You have made an excellent point (which links to Richard’s observation in his post about retaining the local authority monopolies). Craeting a small number of water and waste water companies based around the major centres of population (and subject to effective central regulatory control) should allow for the capture of some economies of scope and scale. And, although it might not lead to competitive provision of bulk water supplies, would at least allow for some regulatory bench-marking.

Allowing the current local authority chaos to levy water charges would be the utlimate in folly.

And there is a more general point about a narrow tax base and relatively low marginal tax rates combined with, for many utility services, high point-of-use charges. Many of the high point-of-use charges compensate for the relatively low tax take (in comparison to other OECD countries) and, in effect, include implicit taxes.

Stripping out the implicit taxes, levying efficient point-of-use charges and broadening the tax base with a more equitable and efficient taxation system should be the objective, but this wasn’t in the CoT’s ToR so we are stuck as usual with some good ideas topped off with a plethora of half-arsed proposals for reform that the politicos will mince into economic nonsense.

@Tomaltach
“At what point do we itemise and price every single state provision and charge people accordinly. Apart from being complex, annoying, and for smaller items, inefficient, we loss the whole notion of a ‘community rating’ (same concept as in health insurance).”

Trouble is that
1) we have ended with a “community rating” for lots of things – all paid for by whatever central government can raise/feels it can raise by taxes or levies or duties or whatever;
2) it is not enough any more to provide everything
3) apart from a few years, it seems that our government system has a chronic inbuilt tendency for not matching expenditure with revenues!

If you want to change the results, you have to change the approach! Hence the CoT – even if it originated as a way to deal with the Green Party’s demand for a carbon tax.

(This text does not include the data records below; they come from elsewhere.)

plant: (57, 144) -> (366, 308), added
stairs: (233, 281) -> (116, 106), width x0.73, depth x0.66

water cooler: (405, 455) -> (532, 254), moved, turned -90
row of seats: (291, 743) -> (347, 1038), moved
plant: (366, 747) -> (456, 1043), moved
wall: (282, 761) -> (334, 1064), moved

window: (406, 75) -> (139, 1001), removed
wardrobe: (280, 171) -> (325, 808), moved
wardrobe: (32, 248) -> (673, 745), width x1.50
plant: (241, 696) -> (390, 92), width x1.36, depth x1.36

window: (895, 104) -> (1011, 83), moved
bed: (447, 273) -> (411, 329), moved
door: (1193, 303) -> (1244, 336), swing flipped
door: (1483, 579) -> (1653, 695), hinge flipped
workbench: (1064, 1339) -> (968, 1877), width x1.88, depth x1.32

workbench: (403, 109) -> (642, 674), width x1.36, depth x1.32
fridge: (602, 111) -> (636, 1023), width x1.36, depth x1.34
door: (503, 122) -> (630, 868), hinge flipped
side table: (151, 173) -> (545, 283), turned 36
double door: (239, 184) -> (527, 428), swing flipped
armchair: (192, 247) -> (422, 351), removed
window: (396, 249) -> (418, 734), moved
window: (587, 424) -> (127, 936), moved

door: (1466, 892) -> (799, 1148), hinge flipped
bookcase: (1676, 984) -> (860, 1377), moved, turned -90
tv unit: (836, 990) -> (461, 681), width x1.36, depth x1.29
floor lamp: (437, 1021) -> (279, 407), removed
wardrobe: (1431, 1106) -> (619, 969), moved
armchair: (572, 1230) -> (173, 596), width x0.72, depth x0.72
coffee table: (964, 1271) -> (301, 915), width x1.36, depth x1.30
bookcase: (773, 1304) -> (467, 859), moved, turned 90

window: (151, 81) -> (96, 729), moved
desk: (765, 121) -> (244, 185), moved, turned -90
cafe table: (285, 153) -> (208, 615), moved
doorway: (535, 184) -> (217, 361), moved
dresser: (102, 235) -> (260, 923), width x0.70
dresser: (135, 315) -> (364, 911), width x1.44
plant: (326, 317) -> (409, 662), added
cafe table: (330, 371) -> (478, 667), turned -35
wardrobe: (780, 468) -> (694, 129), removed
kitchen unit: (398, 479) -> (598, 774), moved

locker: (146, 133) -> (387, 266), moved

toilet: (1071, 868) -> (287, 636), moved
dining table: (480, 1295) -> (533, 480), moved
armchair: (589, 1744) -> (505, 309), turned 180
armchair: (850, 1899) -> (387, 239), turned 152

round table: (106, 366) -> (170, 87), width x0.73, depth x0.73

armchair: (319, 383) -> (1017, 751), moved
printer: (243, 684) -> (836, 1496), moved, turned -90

Well implemented modern IT systems make it possible to itemise and even price many things that were “free at point of use” (ie. not priced, separately) eg. Ryanair’s range of charges – some of which you can opt out of, pay TV.

Supplying clean water is a matter of public health, as we have seen in Galway and many other places in recent years. That does not mean that we have to stick with the current methods of providing it ie. free, unmetered at point of use for domestic residences.

The issue of paying for what we want will not go away.
For this reason, economics is always political – in the sense of who pays for what? when? how?

Electricity is now essential and is metered. I gather that there was very serious consideration given to not metering electricity on private residences when the ESB was being set up to build the Shannon Scheme, as the output meant massive overcapacity for demand at the time.

Somebody or some group made a wise, long-sighted decision that I have never heard questioned.

Charging for water, if metered, has two potential conservation benefits i.e. reduction in water wastage and reduction in energy wastage, as so much hot water is used in modern residential premises. The use and wastage of water is more tangible and evident to the user than the wastage of the electricity or gas used to heat the water, which by its nature is less visible at the time of use e.g. a running or leaking tap is much more obvious than a heater left on or a thermostat set too high. Conserving water leads directly to conserving energy, but metering is required.

I am on a meter here in Toronto. The old one (internal to the house) broke which we had to read ourselves and submit to the water board, the new one was installed inside the house but uses wireless tech so the meter reader doesn’t have to set foot on the property. Presumably the reason for that is that the meter is subject to far smaller temperature swings inside than outside.

Absolutely there should be no meter charge for existing houses and for new houses it should be covered by dev. charges.

Here water is a separate city agency not privatised. We’ve had 9-10% increases the last few years as 100 year old pipes put on the long finger start to let go (in a climate like this one – range -30 to +30 – you can only get away with that for so long).